The Executive Board of Triodos Bank has drafted a Corporate Governance Code Statement in accordance with the Dutch Decree implementing further accounting standards for the content of annual reports dated 23 December 2004 (as amended on 20 March 2009). This statement forms part of the 2015 Annual Report and is valid as of its date.

Corporate Governance Code Statement Triodos Bank N.V.

This is a statement concerning corporate governance as referred to in article 2a of the Decree on additional requirements for annual reports as applicable to annual reports for financial book years starting on or after 1 January 2009 (the ‘Corporate Governance Code Decree’). A copy of the Dutch Corporate Governance Code can be downloaded here.

The information required to be included in the corporate governance statement as described in articles 3 and 3a of the Dutch Corporate Governance Code Decree can be found in the following chapters and sections of Triodos Bank’s 2015 Annual Report and is deemed to be included and repeated in this statement:

  • the information concerning compliance with the principles and best practices of the Dutch Corporate Governance Code, including conscious deviation from the compliance of the Dutch Corporate Governance Code, can be found in the Annual Report in the chapter ‘Corporate Governance’;
  • the information concerning the main features of the company’s internal control and risk management systems in relation to the financial reporting process of Triodos Bank and its group companies can be found in the Annual Accounts of the Annual Report in the chapter ‘Risk Management’;
  • the information regarding the operating of the general meeting and the authority and rights of the shareholders and holders of certificates of shares and how they can be exercised, can be found in the Annual Report in the ‘Corporate Governance’ chapter;
  • the information regarding the composition and operating of the Executive Board, the Supervisory Board and its Committees can be found in the ‘Corporate Governance’; ‘Executive Board Report’, and ‘Supervisory Board Report’ chapters in the Annual Report.

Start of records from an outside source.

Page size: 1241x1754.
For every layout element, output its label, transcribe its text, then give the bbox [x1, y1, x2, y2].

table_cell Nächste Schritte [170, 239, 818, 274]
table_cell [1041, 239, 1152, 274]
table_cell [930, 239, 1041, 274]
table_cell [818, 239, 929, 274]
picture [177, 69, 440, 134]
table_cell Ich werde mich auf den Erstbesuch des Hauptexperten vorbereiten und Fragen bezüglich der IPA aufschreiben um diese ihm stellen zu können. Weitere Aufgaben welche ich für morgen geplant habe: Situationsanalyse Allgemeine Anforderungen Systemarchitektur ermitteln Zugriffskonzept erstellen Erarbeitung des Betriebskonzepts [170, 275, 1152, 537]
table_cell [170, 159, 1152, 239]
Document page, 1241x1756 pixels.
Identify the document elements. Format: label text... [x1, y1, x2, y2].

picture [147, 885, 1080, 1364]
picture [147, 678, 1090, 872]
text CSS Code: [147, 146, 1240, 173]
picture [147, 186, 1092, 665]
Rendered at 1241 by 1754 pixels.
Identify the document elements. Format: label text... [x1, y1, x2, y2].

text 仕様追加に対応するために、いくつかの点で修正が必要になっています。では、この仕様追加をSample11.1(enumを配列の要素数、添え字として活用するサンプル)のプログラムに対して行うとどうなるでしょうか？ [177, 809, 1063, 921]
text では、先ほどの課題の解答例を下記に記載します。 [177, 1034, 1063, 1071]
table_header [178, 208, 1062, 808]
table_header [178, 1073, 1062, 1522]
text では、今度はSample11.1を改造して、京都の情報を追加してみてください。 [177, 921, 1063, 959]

The information regarding the inclusion of the information required by the Decree Article 10 EU Takeover Directive, as required by article 3b of the Dutch Corporate Governance Code Decree, has not been included in this statement. This information is not relevant to Triodos Bank because the administrative conditions of Stichting Administratiekantoor Aandelen Triodos Bank (the foundation who owns 100% of the shares of Triodos Bank and who has issued depository receipts to investors) do not permit the holding of a nominal amount of depository receipts that together correspond to 10% or more of the entire issued capital of Triodos Bank.